In a Department of Labor news release yesterday, new U.S. Secretary of Labor Alexander Acosta announced the withdrawal of two Obama-era Administrator Interpretations, effectively rolling back the scope of the Fair Labor Standards Act and its application to joint employment and independent contractors. These two interpretations, issued by the former Administrator of the DOL’s Wage and Hour Division (“WHD”) in July of 2015 and January of 2016, were not legally binding. However, both publications sent a message to the employer community that the DOL and WHD would take a broad view of the applicability of the FLSA to companies that characterize their workers as independent contractors or share employees with other organizations.
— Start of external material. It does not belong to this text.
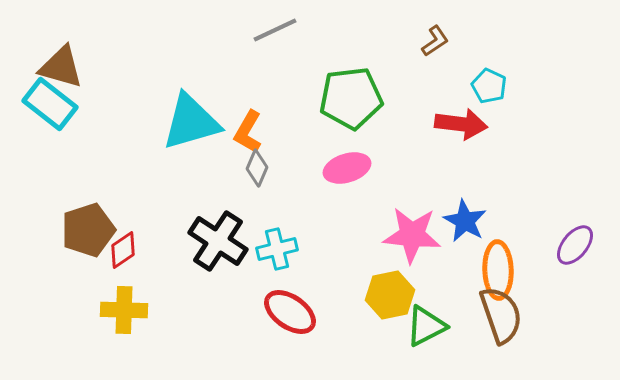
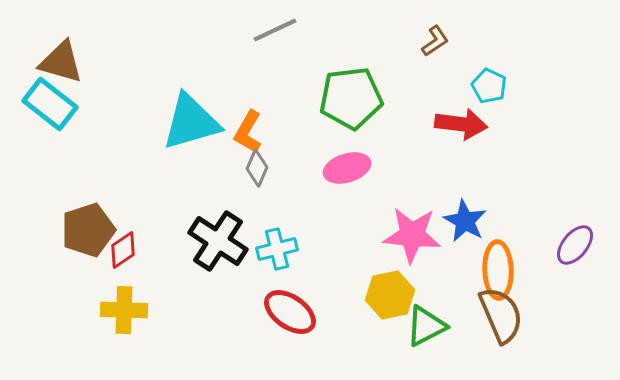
brown triangle: moved 5 px up
brown semicircle: rotated 4 degrees counterclockwise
The first interpretation, issued in July of 2015 and covered by HR Legalist, took an expansive view of what types of workers labeled as contractors could actually be deemed employees legally entitled to minimum wage and overtime under the FLSA. The DOL indicated that it would rely on a multiple factor “economic realities” test used to determine whether or not a worker is economically dependent on the employer (an employee) or truly in business for him or herself (an independent contractor). The interpretation cited to court cases across the country applying this test, which is broader than the “common law” test used by the IRS for employment tax purposes. Now that this interpretation has been withdrawn, the DOL may use a more restrictive test in the future.
Similarly, the 2016 interpretation took a broad view of “joint employment” situations, where two or more employers may be held responsible for the failure to pay appropriate wages. The 2016 interpretation identified two types of joint employment arrangements: horizontal joint employment (where two or more affiliated entities are considered joint employers of the same employee or employees); and vertical joint employment, where an organization relies on an intermediary such as a temp agency to supply employees. In the case of horizontal joint employment, the 2016 interpretation states that the DOL would analyze the relationship between the two entities, including any overlap between ownership, management, employees, operations, and customers. In the case of vertical joint employment, the interpretation adopted the economic realities test to determine whether the company relying on the intermediary organization should also be considered an employer.
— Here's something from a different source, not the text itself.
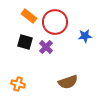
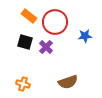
orange cross: moved 5 px right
Secretary Acosta withdrew these two prior guidance documents without releasing any updated guidance hinting at what position the DOL would take in the future regarding these issues. Employers may get a hint if Secretary Acosta makes public statements about the DOL’s position on these issues, or if he addresses those issues during congressional hearings.
In the meantime, this move signals that the DOL may be less aggressive regarding independent contractor misclassification and joint employment under the Trump administration. This means that it is less likely that companies will be considered employers of independent contractors or workers supplied by other firms. However, since courts across the country already use variations of the economic realities test in FLSA cases, employers still need to be aware of their potential legal responsibilities to contractors and workers supplied by temp agencies. Employers with questions regarding their obligations towards these types of workers should consult experienced employment counsel.